Monday, June 6, 2011

Tina redux

Nick Smith has kindly confirmed my view of his so-called environmental protection law by saying: ‘It is inevitable...as the pressure on land-based resources grows, that there will be more activity out in the ocean environment, for petroleum, for mining...'

Inevitable? We hear here the ghost of Tina ('There Is No Alternative'), the poster girl of Rogernomics, who was used to excuse every policy from floating the dollar to sinking the state sector. Nothing is inevitable in politics, Nick. Some things may be less possible than others, that's all. You're in government to tell the difference, not to shrug and walk away.
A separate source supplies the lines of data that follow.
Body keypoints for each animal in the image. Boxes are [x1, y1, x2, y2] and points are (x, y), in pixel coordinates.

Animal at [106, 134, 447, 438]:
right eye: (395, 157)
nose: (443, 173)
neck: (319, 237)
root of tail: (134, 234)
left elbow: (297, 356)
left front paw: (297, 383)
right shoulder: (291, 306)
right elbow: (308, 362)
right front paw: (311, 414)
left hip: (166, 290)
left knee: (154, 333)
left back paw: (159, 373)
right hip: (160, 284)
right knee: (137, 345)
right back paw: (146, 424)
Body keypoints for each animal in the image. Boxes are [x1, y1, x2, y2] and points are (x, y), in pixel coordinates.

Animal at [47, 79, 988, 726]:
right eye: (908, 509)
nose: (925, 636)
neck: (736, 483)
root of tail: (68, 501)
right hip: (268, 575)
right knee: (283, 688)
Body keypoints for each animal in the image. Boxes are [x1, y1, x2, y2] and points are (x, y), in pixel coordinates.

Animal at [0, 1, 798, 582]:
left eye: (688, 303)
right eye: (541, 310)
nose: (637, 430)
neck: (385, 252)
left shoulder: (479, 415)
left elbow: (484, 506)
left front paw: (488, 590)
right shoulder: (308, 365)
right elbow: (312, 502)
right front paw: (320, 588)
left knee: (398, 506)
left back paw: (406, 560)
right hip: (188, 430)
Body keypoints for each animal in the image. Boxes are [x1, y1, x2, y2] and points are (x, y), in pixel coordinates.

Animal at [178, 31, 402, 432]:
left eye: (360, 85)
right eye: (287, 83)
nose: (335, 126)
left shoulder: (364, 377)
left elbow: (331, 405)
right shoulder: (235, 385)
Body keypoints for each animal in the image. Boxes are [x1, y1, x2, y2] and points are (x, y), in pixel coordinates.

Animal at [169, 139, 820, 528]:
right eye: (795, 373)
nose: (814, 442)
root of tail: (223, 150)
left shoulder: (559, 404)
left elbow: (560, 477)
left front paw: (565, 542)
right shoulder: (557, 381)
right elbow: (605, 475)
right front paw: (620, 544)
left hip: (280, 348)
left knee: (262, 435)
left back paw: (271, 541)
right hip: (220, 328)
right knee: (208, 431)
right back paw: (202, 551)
Your mate Steven Joyce, for instance, has no problem not regarding peak oil as inevitable. He's building roads and motorways as if all transport options remain on the table, unchanged since the day the first Model T Ford rolled off the assembly line. Take a tip from him: go on, laugh in the face of 'inevitability.'

New Zealand's choice for the kind of country it wants to be may be limited but they're not so narrow as to resemble a tunnel. With our abundant hydro, tidal and wind energy sources, for instance, there is absolutely no reason why, in the long run, we couldn't become a country entirely free from dependence on fossil fuels.

Which, by the way, aren't going to last forever, or even for the rest of this century. And that's inevitable.